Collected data
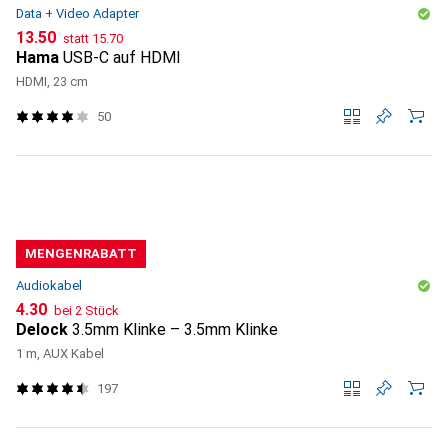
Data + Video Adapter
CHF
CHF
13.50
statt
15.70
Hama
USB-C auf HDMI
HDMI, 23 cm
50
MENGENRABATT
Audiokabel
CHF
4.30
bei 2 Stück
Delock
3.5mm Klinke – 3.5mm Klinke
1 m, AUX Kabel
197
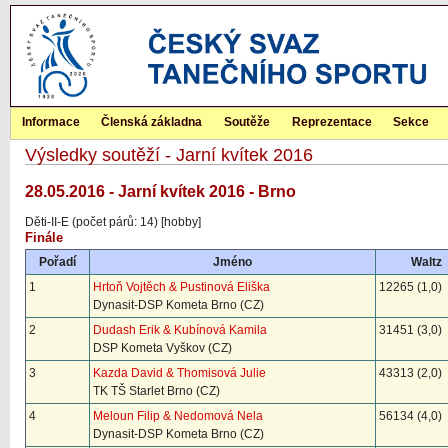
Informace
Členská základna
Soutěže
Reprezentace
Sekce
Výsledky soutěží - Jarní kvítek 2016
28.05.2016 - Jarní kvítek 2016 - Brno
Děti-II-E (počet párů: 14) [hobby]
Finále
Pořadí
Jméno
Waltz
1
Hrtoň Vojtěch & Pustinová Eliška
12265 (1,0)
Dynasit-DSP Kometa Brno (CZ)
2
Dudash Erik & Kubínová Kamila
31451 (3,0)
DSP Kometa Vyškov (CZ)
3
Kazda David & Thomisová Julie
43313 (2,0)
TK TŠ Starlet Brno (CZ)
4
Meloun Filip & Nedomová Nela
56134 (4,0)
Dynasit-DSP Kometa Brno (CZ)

To-do item - Restate the data word for word while omitting each picture.

Result of this task -
Data + Video Adapter
CHF
CHF
13.50
statt
15.70
Hama
USB-C auf HDMI
HDMI, 23 cm
50
MENGENRABATT
Audiokabel
CHF
4.30
bei 2 Stück
Delock
3.5mm Klinke – 3.5mm Klinke
1 m, AUX Kabel
197
Informace
Členská základna
Soutěže
Reprezentace
Sekce
Výsledky soutěží - Jarní kvítek 2016
28.05.2016 - Jarní kvítek 2016 - Brno
Děti-II-E (počet párů: 14) [hobby]
Finále
Pořadí
Jméno
Waltz
1
Hrtoň Vojtěch & Pustinová Eliška
12265 (1,0)
Dynasit-DSP Kometa Brno (CZ)
2
Dudash Erik & Kubínová Kamila
31451 (3,0)
DSP Kometa Vyškov (CZ)
3
Kazda David & Thomisová Julie
43313 (2,0)
TK TŠ Starlet Brno (CZ)
4
Meloun Filip & Nedomová Nela
56134 (4,0)
Dynasit-DSP Kometa Brno (CZ)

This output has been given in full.